■ Фрагмент страницы
+--
А получилось вот что. В этом мире царит не гармония, а борьба за существование, и прав был не Платон, а Гераклит, считавший причиной движения вражду. Артур Шопенгауэр, своеобразно соединивший Гераклита с элеатами, представлял развитие от низших форм жизни к растениям, животным и человеку ступенями объективации иррациональной воли к жизни. Каждая новая ступень утверждается в жестокой борьбе с предыдущей природа, как и социум, пронизана ненавистью и враждой. Человек вовсе не совершенен от природы, а себялюбив и жесток, как и положено хищнику. В его судьбе мало что зависит от него самого.

Можно подумать, что Шопенгауэр сделал выводы из «Происхождения видов». В действительности он умер вскоре после выхода этой книги, как бы передав эстафету Дарвину.

Борьба за существование в природе не позволяла признать природное начало в человеке источником добра, подрывая основы сократовской этики. Если человек не просто испорчен или грешит по неведению, а изначально порочен, то здесь уже не его вина, а того, кто его таким создал. Где же в таком случае нравственный идеал, к которому следует стремиться?

Только чрезвычайно наивные и, скажем прямо, недалекие люди могли думать, что неортодоксальность теории Дарвина состоит главным образом в происхождении человека от обезьяны. Так ли уж важно, каким материалом воспользовался Создатель, и чем обезьяна хуже глины? Задолго до Дарвина великий классификатор Линней нашел сходство между человеком и обезьяной настолько близким, что отнес их к одному отраду. И это не вызвало принципиальных возражений. Если говорить серьезно, то недостаток обезьяньей версии лишь в том, что у европейских народов она никогда не была тотемным животным и даже не фигурировала в овидиевских метаморфозах.
+--
■ Показанные записи
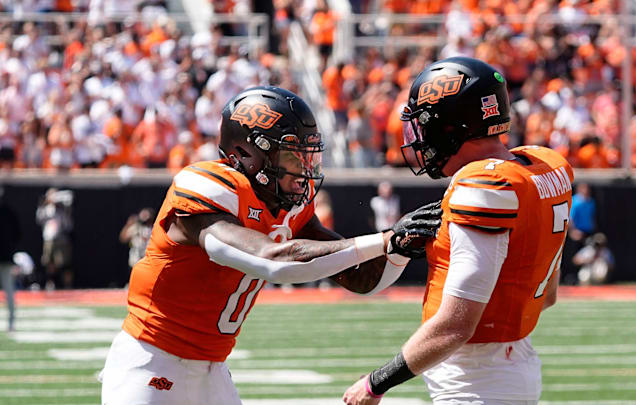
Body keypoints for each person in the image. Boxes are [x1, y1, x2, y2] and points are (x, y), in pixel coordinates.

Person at [99, 86, 441, 405]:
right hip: (151, 361)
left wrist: (399, 248)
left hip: (212, 369)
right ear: (248, 153)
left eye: (308, 157)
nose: (305, 171)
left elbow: (362, 278)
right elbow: (272, 261)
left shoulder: (288, 206)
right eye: (293, 157)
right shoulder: (206, 186)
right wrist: (383, 239)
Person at [344, 56, 574, 405]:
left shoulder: (484, 184)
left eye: (425, 125)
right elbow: (548, 295)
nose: (419, 139)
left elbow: (455, 325)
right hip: (512, 363)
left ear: (452, 127)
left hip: (475, 379)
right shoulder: (543, 167)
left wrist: (376, 383)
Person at [35, 188, 74, 290]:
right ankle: (50, 283)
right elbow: (39, 219)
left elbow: (68, 224)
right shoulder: (46, 209)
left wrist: (62, 206)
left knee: (65, 263)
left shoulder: (62, 209)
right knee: (49, 262)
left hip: (62, 238)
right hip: (49, 239)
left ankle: (67, 285)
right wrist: (45, 203)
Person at [0, 186, 21, 332]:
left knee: (9, 290)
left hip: (6, 256)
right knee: (9, 290)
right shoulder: (9, 213)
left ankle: (12, 322)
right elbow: (18, 234)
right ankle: (11, 322)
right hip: (6, 256)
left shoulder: (8, 213)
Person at [119, 207, 155, 282]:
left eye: (146, 215)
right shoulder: (135, 227)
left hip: (148, 260)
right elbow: (123, 238)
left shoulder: (154, 229)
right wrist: (128, 225)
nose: (145, 218)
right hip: (135, 260)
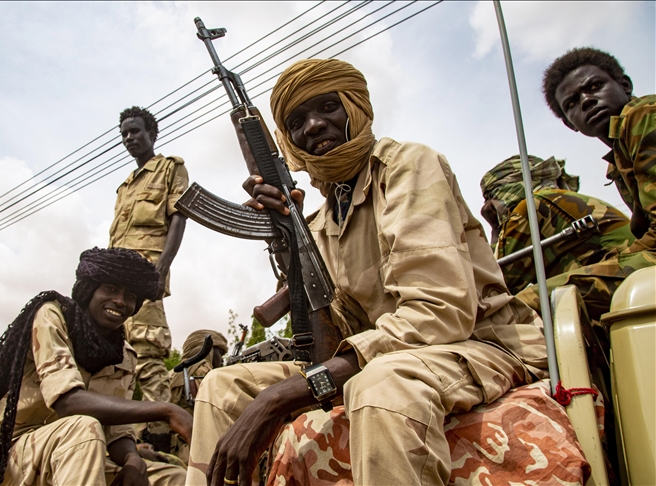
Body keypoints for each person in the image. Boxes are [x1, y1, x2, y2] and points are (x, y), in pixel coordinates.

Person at [185, 59, 548, 486]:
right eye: (296, 122)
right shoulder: (321, 222)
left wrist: (281, 396)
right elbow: (333, 335)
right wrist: (287, 237)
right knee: (221, 388)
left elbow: (439, 312)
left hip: (476, 343)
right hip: (386, 354)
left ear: (355, 108)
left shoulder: (408, 166)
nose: (313, 125)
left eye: (327, 107)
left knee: (379, 385)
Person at [0, 247, 190, 486]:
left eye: (130, 296)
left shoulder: (125, 355)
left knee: (174, 478)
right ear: (89, 290)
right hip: (2, 456)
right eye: (110, 289)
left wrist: (132, 458)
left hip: (74, 455)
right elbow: (68, 402)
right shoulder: (53, 315)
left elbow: (117, 432)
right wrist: (166, 410)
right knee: (84, 427)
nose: (120, 301)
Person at [110, 106, 189, 451]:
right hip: (115, 279)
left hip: (145, 274)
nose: (129, 138)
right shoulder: (124, 186)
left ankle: (162, 433)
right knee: (115, 357)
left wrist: (160, 270)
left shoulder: (170, 168)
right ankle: (123, 434)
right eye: (124, 134)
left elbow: (179, 218)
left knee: (146, 351)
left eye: (135, 131)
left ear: (151, 134)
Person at [481, 154, 637, 322]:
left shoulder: (532, 206)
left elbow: (495, 283)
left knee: (509, 309)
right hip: (629, 275)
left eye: (490, 197)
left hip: (623, 277)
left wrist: (495, 229)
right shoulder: (558, 198)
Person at [542, 47, 654, 256]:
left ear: (625, 85)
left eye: (595, 86)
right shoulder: (617, 162)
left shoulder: (645, 114)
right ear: (570, 124)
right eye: (572, 103)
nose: (586, 100)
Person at [168, 330, 228, 464]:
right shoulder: (202, 370)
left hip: (171, 444)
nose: (222, 359)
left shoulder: (174, 372)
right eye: (220, 353)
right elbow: (220, 410)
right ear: (209, 350)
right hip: (190, 448)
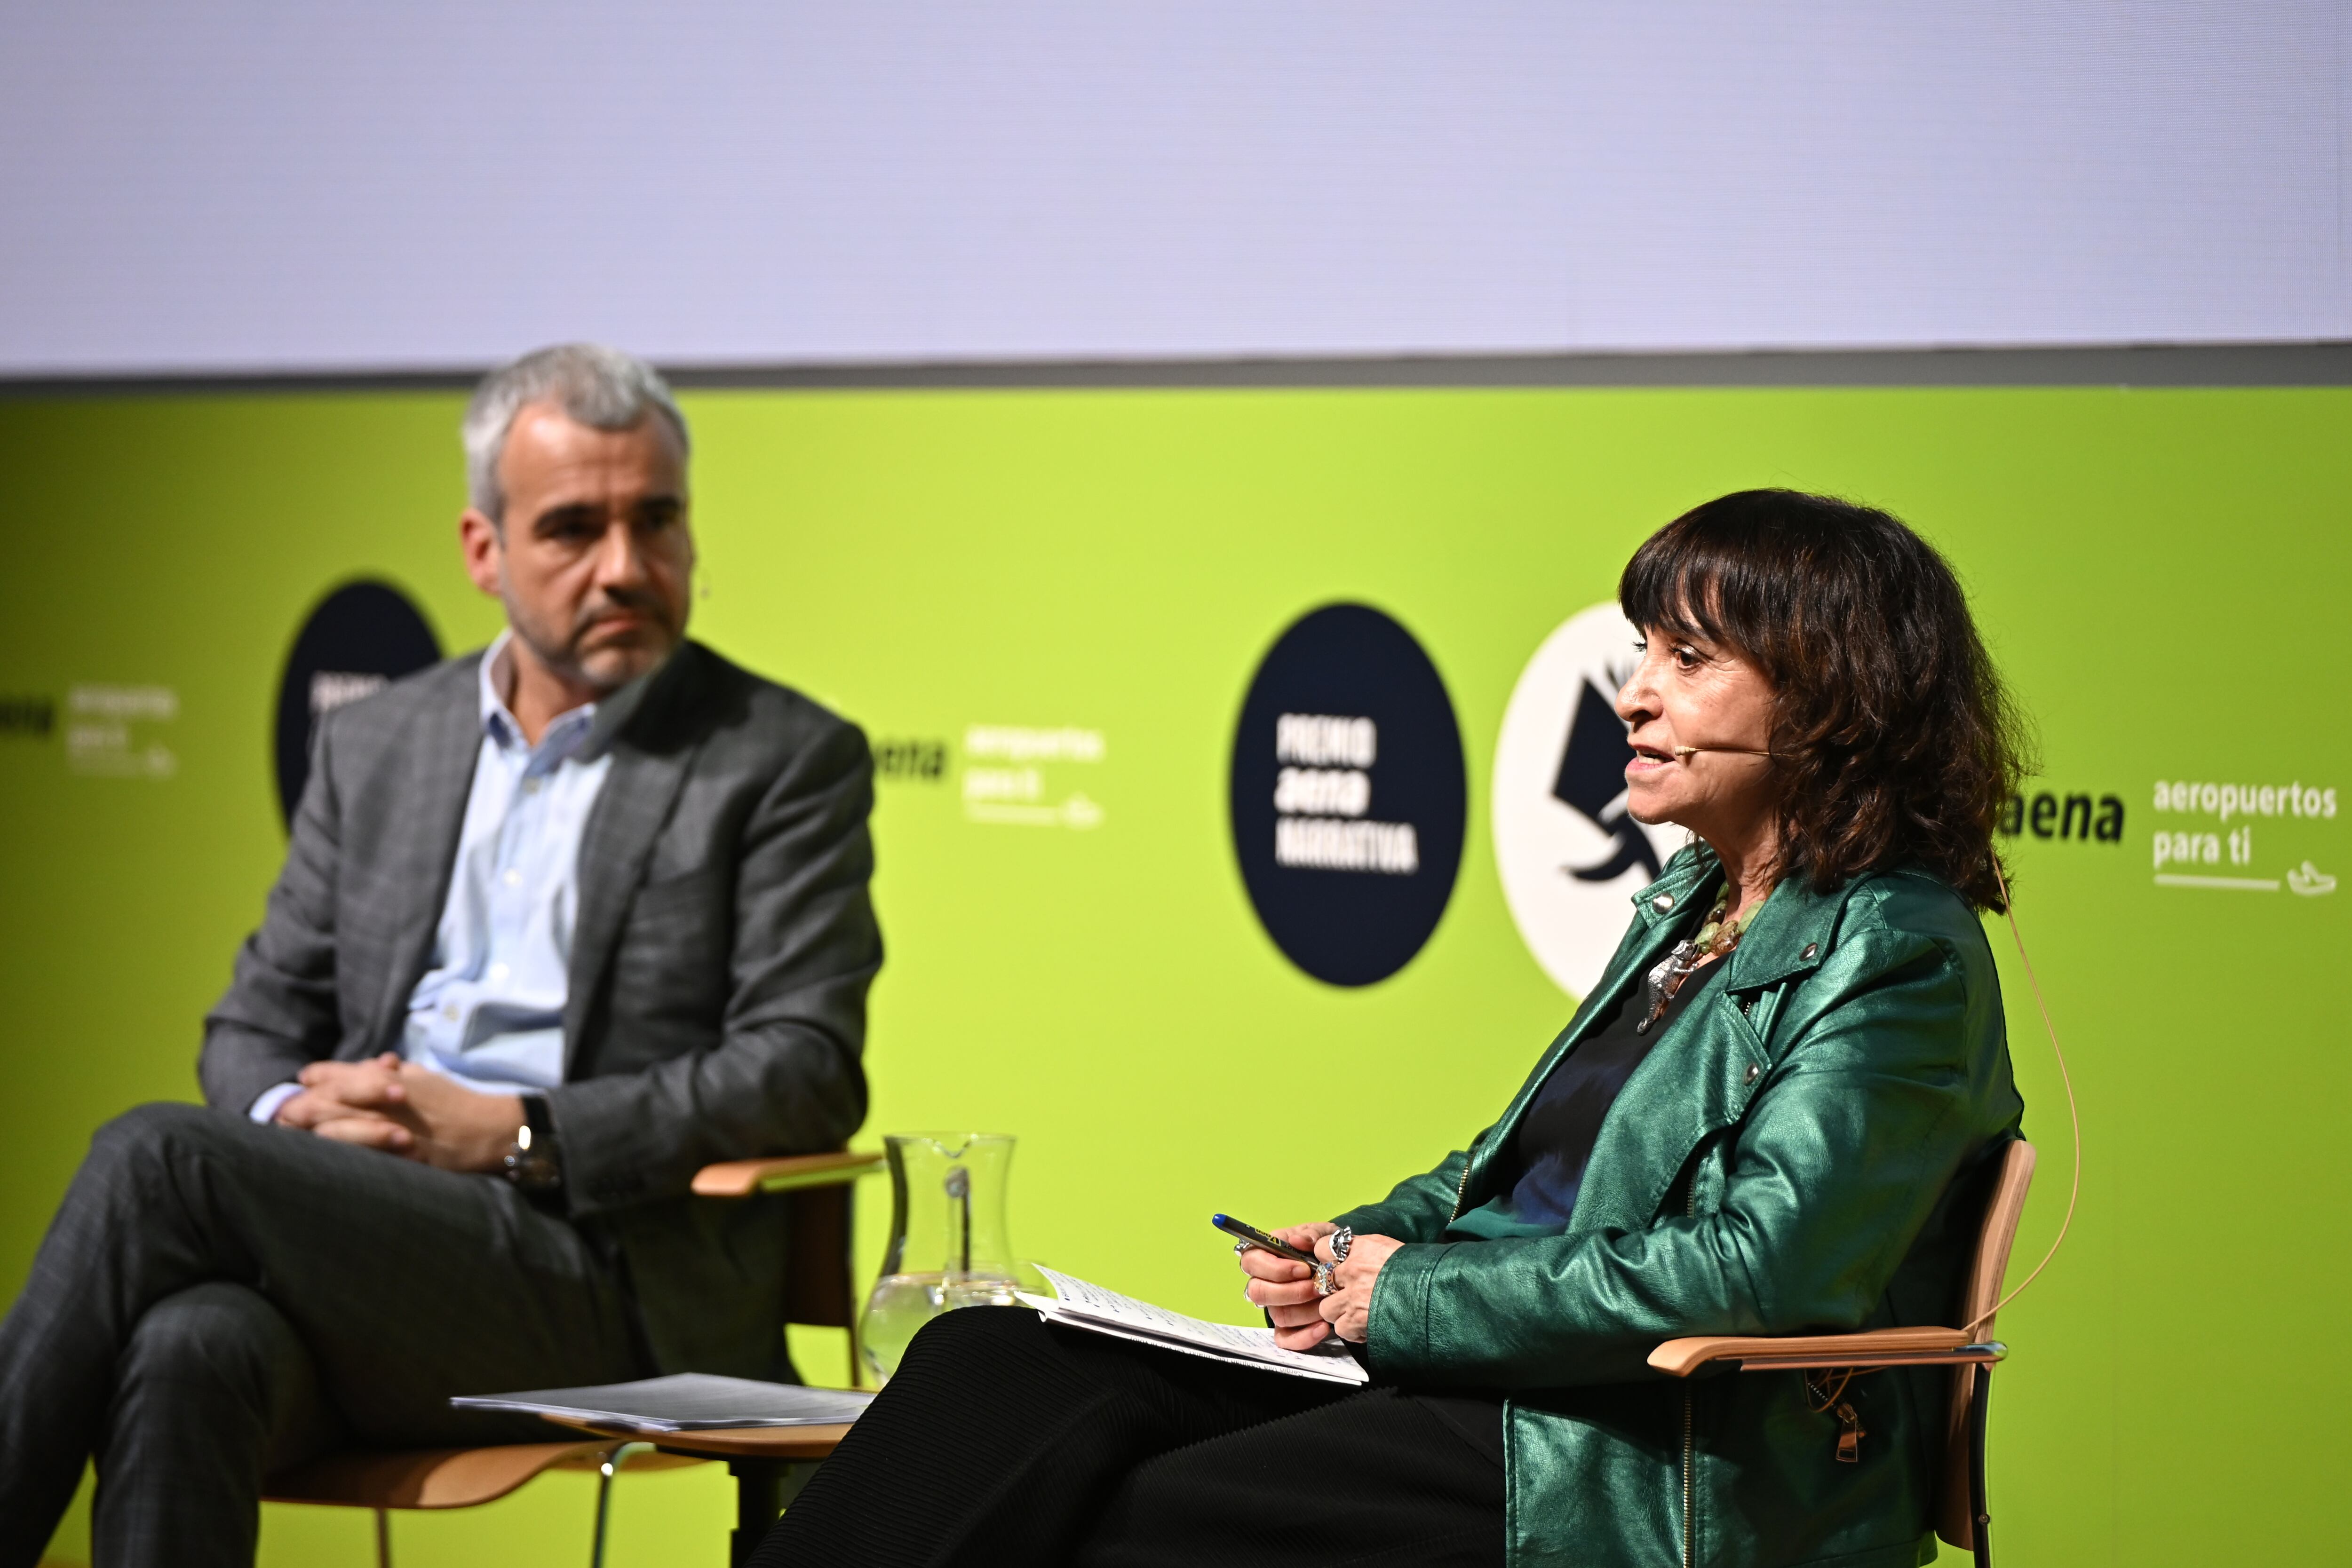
+--
■ Условия заданий
(a) Повторите дословно отрывок из текста о Дарвине и Шопенгауэре: начните с места со словами «Борьба за существование в», остановитесь после слов «которому следует стремиться?».
(b) Подхватите текст о Дарвине и Шопенгауэре и продолжите его, начиная сразу после последнего предложения.

■ Ответы к заданиям
(a)
Борьба за существование в природе не позволяла признать природное начало в человеке источником добра, подрывая основы сократовской этики. Если человек не просто испорчен или грешит по неведению, а изначально порочен, то здесь уже не его вина, а того, кто его таким создал. Где же в таком случае нравственный идеал, к которому следует стремиться?

(b)
Дарвин не был злым человеком, но теория естественного отбора заставила его, вслед за стоиками и Мальтусом, отбросить сострадание к слабым как тормоз на пути социального прогресса и оправдать уничтожение тасманийцев имперскими войсками: что поделаешь, раз эти туземцы оказались менее приспособленными.

Социологический вывод из теории Дарвина заключался в том, что борьба за существование между людьми, которую ранее считали противоестественной (то есть противной природе, где царит гармония), на самом деле естественна (соответствует основному закону природы) и, кажется, неизбежна. В этом выводе нет ничего нового, если рассматривать его в русле идей досократиков, отчасти вытесненных платонизмом, но никогда не угасавших полностью.

«Кто хочет прожить жизнь правильно, должен давать полнейшую волю своим желаниям, а не подавлять их и, как бы ни были они необузданны, должен найти в себе способность им служить — вот на что ему мужество и разум!» Это не Ницше, а начинающий софист Калликл.

Карикатура на Дарвина, опубликаванная в журнале «Хорнет» в 1871 году. Дарвин изображен в виде «достопочтенного орангутана», который внес немалый вклад в противоестественную историю». Вопреки расхожему мнению, Дарвин никогда не утверждал, что человек произошел от обезьяны, а говорил о том, что у них был один общий предок.

Предшественник Дарвина Патрик Мэтгью использовал принцип естественного отбора для обоснования естественного права британцев управлять другими нациями. Среди ближайших сподвижников и последователей Дарвина Эрнст Геккель, основатель экологии, был также основателем немецкого национал-романтизма, на почве которого — увы, таковы исторические факты — выросла идеология третьего рейха. Альфред Уоллес и Томас Хаксли, посвятивший соотношению этики и эволюции специальную работу (1893 год), полагали, что этика несовместима с естественным отбором и борьбой за существование, и следовательно, не может быть продуктом эволюции, а скорее всего происходит из сфер, недоступных человеческому разуму.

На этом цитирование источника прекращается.